• TEXT EXCERPT:
※ ※ ※

Pharmacy technicians know why eardrops cannot go in your eye

Published 2:53 pm Saturday, January 19, 2019

By Bobby Tingle

 

Pharmacy Technology Director Thera Celestine trained pharmacy technology employees for a major retail chain 18 years before joining Lamar State College-Orange.

Celestine now teaches students who aspire to become certified and employed as a pharmacy technician in retail, hospital, chemotherapy and long-term care facilities.

“Our students do not have a problem finding a job,” Celestine said. “Our program is respected among health care providers.”

Lamar State College-Orange offers students an opportunity to gain the knowledge, skills and legal aptitude to succeed as a pharmacy technician.

Lamar State College-Orange pharmacy technology program is ranked among the top 10 in the State of Texas and among the top 75 in the nation.

Celestine is proud of their accomplishments.

“We impress on our students early in the program an important thing to know.  Eye drops can go in your ear but eardrops cannot go in your eye,” said Celestine.

Why you ask?  Eye drops must be sterile, ear drops do not, a big distinction.  But there are cases where the drug is similar and beneficial in both places.

Pharmacy technology students learn the ‘shorthand’ employed by doctors when prescribing drug therapy for their patients.

Students get drilled every day on the shorthand.  There is a big difference between ‘QOD’ and ‘QD’.  The former means every other day the latter every day.  

Precision is important to ensure the patient takes enough, but not too much, of the prescribed medication.

※ ※ ※

• MATERIAL SHOWN:
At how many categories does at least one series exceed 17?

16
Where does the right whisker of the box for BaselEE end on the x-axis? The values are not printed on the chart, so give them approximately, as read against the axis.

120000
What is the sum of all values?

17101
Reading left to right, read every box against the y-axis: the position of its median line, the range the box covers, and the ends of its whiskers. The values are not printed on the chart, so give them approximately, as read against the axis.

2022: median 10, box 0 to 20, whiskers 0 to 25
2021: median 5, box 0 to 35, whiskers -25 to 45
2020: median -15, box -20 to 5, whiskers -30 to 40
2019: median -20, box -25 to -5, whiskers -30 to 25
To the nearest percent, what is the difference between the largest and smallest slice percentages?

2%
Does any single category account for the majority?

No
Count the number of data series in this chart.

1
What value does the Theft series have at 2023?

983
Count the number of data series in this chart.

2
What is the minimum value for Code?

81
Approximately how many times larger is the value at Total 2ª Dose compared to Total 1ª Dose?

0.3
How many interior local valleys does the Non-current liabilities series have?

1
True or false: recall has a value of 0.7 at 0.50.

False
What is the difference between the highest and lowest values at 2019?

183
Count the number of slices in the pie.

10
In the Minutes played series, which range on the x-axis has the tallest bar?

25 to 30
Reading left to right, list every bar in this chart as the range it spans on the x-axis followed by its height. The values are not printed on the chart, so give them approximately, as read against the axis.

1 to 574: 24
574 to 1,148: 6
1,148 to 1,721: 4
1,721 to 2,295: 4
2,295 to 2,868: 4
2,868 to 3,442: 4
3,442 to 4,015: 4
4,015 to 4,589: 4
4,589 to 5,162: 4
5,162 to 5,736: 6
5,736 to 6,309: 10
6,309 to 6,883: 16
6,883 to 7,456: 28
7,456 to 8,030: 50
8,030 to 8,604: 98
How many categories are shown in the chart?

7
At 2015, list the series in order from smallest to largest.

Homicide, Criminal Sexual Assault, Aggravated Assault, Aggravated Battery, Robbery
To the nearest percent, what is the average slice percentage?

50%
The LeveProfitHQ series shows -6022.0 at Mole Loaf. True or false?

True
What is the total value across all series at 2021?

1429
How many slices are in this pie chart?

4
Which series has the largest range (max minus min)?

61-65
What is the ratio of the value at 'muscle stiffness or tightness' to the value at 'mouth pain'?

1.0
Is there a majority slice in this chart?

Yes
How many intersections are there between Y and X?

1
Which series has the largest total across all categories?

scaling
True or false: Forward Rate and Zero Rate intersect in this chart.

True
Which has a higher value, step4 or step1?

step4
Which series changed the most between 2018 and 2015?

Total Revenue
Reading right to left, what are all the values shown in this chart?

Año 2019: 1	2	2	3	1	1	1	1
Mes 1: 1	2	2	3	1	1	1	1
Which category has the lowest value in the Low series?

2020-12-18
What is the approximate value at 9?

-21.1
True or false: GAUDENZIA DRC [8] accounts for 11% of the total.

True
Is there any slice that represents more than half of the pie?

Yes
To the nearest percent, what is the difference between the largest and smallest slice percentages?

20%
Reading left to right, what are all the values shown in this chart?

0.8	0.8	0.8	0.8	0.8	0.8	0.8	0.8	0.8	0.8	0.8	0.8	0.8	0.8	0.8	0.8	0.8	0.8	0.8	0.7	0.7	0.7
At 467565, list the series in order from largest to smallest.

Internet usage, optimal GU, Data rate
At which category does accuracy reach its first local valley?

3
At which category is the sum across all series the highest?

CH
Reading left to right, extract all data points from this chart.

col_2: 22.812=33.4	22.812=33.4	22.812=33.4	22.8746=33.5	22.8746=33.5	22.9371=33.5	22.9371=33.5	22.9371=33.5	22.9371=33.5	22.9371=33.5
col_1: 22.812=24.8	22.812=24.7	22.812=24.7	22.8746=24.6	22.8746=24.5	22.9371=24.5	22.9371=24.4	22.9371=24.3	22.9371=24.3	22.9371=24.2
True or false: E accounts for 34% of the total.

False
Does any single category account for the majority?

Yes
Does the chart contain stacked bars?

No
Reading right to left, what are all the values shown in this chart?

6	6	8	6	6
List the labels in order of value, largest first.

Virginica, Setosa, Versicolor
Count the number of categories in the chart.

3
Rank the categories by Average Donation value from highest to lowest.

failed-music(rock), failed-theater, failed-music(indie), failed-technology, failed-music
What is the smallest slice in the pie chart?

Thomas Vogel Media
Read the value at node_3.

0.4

※ ※ ※

• TRY IT:
Pick up the article on the Lamar State College-Orange pharmacy technology program right after its final sentence and keep writing.

• EXERCISE RESULT:
Students in the pharmacy technology program at Lamar in Orange have the benefit of a program, which is accredited by the American Society of Health Systems Pharmacists.  Accreditation standards are high. Gaining and retaining this designation requires adherence to rigorous standards and periodic reviews and audits.

Beginning this semester, students from the State of Louisiana will be given the option of gaining certification from their home state.  Lamar has an agreement with the State of Louisiana to do so. This will make Lamar the most cost-effective program for prospective students between here and Lafayette.

Students get a real-world feel in the program.  

Celestine has mimicked a retail, hospital and chemotherapy laboratory where students develop their skills.

On the job, technicians need to understand pharmacokinetics, how the drugs move through the body, but must never give a patient drug therapy advice.

Lamar State College-Orange offers an excellent, well-respected, accredited pharmacy technology program.